Home Business Unified communications, a lifeline in crisis and a lifestyle in the new normal

Unified communications, a lifeline in crisis and a lifestyle in the new normal

by maria gbaf

Heather Zhang, Country Business Leader for UK & Ireland, Alcatel-Lucent Enterprise

In the spring of 2020, when life as we knew it changed overnight, organisations from every sector had to adapt to unprecedented conditions while still ensuring business continuity. While some were already equipped to handle the demands of a distributed workforce, most were thrown into a landscape of which they had no experience in how to handle. Unable to access offices or meet colleagues and clients in-person, digital communication solutions became more mission-critical than ever before. Under such circumstances, Unified Communications-as-a-Service (UCaaS) and Communications Platforms-as-a-Service (CPaaS) served as lifelines for a multitude of organisations, impacting the way in which we work to such an extent that – arguably – the world of work has been changed forever.

Heather Zhang, Country Business Leader for UK & Ireland, Alcatel-Lucent Enterprise

UCaaS for your success

It is clear the communication services intended for traditional ways of working are no longer fit for purpose in the new environment in which we find ourselves. Communications tools need to be adapted and reshaped to meet the requirements of a new landscape, where the office can be everywhere and anywhere. For this reason, the health crisis saw UCaaS platforms really come into their own, allowing organisations to employ a singular solution to address all of their communication requirements. By enabling organisations, business partners, and customers to be better connected through seamless call, messaging, file sharing and conferencing abilities, UCaaS allows employees across a range of industries to be effective and efficient from anywhere, regardless of their location, whether in the office, at home, or on the move. By harnessing the power of cloud-based solutions, businesses could enjoy full access to all the tools they needed to work successfully from anywhere. This was, of course, an asset which became vital during the health crisis, and which remains a huge advantage to businesses employing remote and hybrid working models in ‘the new normal’. 

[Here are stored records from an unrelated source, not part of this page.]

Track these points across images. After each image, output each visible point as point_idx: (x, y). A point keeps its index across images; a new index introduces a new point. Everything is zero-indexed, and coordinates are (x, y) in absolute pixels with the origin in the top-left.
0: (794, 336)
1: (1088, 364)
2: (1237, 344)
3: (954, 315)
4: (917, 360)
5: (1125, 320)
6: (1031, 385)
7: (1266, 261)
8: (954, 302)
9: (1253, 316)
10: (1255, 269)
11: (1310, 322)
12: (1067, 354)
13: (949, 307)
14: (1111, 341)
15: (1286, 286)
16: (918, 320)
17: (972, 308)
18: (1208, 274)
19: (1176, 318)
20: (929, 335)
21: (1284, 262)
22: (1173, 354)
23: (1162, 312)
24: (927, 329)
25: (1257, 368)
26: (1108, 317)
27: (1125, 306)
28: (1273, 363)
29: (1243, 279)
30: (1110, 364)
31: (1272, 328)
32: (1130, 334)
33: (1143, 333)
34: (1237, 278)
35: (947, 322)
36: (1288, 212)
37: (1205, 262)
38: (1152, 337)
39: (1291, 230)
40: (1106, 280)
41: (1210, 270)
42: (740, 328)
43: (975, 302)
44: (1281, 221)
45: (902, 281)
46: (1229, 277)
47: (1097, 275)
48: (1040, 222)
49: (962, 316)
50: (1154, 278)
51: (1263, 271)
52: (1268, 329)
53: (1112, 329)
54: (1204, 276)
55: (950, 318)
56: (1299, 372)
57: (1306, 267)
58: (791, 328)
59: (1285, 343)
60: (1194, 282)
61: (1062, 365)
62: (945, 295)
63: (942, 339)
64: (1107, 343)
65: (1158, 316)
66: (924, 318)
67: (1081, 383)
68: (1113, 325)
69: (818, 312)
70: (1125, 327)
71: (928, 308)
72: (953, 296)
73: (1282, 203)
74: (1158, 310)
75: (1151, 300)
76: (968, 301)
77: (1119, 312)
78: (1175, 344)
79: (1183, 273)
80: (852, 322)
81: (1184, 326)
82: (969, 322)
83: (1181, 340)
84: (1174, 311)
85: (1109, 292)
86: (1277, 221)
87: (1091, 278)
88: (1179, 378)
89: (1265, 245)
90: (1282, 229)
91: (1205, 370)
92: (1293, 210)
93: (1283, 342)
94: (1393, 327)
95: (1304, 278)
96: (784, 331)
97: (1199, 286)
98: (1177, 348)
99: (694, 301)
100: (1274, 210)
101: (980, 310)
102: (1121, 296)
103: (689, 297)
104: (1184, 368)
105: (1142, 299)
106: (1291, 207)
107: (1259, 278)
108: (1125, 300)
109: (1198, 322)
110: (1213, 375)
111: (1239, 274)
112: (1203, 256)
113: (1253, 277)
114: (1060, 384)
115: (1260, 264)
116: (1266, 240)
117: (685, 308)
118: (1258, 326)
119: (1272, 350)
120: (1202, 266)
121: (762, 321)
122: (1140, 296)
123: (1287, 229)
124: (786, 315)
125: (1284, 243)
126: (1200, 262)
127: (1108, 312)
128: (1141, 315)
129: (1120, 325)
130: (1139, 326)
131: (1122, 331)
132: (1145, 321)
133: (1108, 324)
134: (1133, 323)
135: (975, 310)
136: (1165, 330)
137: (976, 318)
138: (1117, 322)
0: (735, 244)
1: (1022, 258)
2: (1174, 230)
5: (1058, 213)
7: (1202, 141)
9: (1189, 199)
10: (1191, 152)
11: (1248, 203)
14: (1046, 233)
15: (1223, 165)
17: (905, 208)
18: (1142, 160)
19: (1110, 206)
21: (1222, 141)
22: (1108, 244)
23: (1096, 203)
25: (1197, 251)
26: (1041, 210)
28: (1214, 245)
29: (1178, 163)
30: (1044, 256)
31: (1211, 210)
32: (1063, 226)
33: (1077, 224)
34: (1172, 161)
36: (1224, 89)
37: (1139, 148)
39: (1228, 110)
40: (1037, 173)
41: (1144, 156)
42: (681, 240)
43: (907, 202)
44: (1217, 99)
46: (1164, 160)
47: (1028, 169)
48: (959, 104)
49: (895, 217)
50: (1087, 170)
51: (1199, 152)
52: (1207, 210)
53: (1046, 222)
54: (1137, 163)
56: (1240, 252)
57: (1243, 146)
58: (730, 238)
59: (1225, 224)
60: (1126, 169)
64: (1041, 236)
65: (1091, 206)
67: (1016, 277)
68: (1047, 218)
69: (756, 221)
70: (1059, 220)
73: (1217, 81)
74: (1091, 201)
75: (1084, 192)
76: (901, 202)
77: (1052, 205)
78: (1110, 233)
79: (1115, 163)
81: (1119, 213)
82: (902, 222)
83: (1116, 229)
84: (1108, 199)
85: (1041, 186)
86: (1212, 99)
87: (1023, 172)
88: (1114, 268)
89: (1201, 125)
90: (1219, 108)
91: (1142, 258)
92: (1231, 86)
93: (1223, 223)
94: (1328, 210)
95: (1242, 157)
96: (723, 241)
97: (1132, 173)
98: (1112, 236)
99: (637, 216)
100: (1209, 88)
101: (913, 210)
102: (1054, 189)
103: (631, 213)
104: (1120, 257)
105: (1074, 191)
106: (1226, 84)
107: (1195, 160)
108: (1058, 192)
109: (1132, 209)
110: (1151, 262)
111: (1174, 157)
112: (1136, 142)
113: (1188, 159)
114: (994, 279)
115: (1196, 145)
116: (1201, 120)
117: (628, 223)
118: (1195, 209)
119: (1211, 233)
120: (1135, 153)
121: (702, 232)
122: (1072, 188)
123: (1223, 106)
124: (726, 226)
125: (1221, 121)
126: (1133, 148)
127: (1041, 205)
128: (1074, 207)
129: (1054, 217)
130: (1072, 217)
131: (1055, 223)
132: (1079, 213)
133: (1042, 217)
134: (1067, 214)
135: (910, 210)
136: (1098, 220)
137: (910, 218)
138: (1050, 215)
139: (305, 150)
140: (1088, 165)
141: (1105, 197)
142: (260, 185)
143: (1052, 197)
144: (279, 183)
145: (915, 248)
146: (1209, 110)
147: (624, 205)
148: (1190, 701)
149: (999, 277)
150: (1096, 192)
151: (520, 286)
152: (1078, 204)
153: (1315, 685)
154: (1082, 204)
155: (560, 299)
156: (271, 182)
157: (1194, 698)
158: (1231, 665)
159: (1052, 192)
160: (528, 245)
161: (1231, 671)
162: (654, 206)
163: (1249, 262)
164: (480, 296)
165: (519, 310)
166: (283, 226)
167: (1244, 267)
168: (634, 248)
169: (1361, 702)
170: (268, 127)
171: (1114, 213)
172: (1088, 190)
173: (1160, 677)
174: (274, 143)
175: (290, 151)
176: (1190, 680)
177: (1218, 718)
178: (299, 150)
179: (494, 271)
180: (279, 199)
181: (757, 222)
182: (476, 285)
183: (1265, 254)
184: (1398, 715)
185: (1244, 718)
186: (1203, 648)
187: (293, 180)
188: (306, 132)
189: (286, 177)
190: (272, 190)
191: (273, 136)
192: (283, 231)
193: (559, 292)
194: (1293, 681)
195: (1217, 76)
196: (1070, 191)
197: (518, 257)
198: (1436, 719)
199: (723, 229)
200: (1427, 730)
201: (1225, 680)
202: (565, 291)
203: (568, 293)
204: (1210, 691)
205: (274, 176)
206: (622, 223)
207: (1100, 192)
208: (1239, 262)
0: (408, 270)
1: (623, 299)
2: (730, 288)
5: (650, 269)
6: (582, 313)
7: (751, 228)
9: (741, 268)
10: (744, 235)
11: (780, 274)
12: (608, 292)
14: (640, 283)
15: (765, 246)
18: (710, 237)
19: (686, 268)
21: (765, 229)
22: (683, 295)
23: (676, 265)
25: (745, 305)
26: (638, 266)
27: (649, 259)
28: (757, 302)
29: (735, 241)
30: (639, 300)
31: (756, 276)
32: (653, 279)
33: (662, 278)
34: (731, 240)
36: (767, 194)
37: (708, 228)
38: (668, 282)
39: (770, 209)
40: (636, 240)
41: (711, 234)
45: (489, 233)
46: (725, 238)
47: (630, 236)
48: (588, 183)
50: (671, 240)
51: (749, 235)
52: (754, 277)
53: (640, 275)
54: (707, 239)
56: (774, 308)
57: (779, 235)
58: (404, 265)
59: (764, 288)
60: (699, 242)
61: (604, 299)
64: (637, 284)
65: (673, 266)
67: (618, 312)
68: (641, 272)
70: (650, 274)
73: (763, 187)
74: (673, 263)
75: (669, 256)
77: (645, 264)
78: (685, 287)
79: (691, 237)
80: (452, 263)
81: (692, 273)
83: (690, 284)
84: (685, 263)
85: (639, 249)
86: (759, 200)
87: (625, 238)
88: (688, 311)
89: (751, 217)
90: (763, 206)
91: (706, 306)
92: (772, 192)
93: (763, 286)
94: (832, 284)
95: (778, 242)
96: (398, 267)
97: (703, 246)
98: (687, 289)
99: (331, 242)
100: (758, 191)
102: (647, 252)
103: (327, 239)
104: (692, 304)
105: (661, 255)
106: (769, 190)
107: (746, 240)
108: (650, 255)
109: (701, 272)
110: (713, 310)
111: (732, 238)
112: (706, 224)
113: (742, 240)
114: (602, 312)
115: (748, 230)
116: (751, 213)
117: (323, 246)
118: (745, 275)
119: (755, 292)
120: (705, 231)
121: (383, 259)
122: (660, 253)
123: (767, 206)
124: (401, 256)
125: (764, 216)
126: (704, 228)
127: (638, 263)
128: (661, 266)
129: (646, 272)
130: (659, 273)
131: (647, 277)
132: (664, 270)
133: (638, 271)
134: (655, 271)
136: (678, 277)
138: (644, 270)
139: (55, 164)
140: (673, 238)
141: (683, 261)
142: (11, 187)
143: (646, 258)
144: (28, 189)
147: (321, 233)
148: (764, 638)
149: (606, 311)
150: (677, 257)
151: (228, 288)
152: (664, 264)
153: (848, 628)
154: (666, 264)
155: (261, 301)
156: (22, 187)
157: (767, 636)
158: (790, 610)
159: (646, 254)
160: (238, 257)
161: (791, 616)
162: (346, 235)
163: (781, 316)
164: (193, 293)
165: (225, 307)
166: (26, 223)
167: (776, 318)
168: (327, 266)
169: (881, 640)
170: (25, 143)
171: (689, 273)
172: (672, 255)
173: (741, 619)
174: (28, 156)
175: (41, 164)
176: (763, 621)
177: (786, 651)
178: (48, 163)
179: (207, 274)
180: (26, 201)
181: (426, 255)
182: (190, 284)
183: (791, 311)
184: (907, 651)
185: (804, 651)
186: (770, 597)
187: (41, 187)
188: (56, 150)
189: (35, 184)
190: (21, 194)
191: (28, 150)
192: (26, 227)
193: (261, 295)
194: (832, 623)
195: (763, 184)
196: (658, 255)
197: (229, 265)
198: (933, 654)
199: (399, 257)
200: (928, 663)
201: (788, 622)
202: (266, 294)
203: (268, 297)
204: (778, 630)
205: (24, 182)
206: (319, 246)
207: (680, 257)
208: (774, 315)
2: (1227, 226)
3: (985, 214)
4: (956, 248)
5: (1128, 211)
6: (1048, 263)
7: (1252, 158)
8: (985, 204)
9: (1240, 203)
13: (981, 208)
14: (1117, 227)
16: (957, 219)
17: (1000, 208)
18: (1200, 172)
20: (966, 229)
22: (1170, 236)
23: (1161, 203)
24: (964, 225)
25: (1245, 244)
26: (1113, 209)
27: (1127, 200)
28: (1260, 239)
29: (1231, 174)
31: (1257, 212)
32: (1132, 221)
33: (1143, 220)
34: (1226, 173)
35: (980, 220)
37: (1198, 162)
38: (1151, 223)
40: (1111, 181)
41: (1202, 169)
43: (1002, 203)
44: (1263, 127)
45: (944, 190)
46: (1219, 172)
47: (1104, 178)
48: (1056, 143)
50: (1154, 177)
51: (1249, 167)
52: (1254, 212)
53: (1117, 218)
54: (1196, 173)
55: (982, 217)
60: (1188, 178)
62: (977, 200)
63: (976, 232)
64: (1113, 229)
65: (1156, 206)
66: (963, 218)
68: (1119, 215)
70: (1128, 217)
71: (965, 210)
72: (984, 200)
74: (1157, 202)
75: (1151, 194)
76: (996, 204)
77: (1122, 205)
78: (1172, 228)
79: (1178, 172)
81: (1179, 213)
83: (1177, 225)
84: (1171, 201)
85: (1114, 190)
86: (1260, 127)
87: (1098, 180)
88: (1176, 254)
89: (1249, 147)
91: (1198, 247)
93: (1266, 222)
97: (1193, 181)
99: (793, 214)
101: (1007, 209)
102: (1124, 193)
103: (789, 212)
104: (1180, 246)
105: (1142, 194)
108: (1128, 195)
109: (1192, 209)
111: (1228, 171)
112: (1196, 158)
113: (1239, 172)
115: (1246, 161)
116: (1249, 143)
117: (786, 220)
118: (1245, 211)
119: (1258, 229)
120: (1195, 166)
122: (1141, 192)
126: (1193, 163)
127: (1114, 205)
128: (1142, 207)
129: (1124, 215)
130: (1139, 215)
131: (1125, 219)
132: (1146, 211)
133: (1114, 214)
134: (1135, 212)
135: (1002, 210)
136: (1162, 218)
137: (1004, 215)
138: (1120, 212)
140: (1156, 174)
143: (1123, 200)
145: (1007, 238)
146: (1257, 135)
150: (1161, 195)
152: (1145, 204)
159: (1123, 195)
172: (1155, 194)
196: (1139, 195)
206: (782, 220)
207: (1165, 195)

CPaaS for customer satisfaction

A major concern for businesses when working remotely was maintaining a high level of customer service and satisfaction under such unusual circumstances. Here again, CPaaS presented a solution, providing an interoperable ecosystem across channels to make customers feel nurtured when they needed it most. Bridging communications between humans, objects and processes, the application of CPaaS ensured that when a customer reached a business, they were met with simple to understand information and help, and answers which were truly personalised and delivered in a way which suited them best. CPaaS enables businesses to customise communications to specific business needs, making it the ideal solution to employ across verticals as it can be easily tailored to vertical specific requirements. Overall, CPaaS opens up the possibility of faster, easier, and more secure digital engagement for businesses – not only during the health crisis, but beyond. 

Data security risk

Despite the many positive aspects of communications solutions, these tools can also carry a certain degree of risk. 2020 saw an explosion in the number of ransomware attacks due to weak off-site IT security, for example. And with organisations in the government and health sectors deploying these kinds of solutions, it’s not enough to simply have the right technology – companies need to ensure that their data is secure, and that privacy rules and regulations are respected. As business continues to shift to the cloud in our new work world, organisations must not lose sight of the importance of data sovereignty and security. While compliance and security have always been important, they have become increasingly so in this time where employees work in remote and distributed environments. Any company that has access to customer data must ensure it can protect and preserve that data, and that its communications tools provide the highest level of regulatory compliance with GDPR and relevant certification.

Investing for the future

Remote working was already on the rise long before the current situation arrived and most companies authorised some degree of homeworking, though it was far from the norm. The advantages of remote and hybrid working in terms of flexibility and productivity are such that remote working popularity is sure to increase, even as restrictions are lifted and offices open for business once again. Communication plays a mission-critical role in our new working environment, enabling people to perform incredible business operations, interact with colleagues, and reach suppliers and customers. If organisations wish to benefit from these new business models, it is vital they invest in reputable, secure, reliable communications tools which connect people, processes and things, and put efficient business at the heart of operations. The solutions which enabled businesses to survive in the midst of the health crisis are those which companies must now trust to future-proof their business and thrive in ‘the new normal’.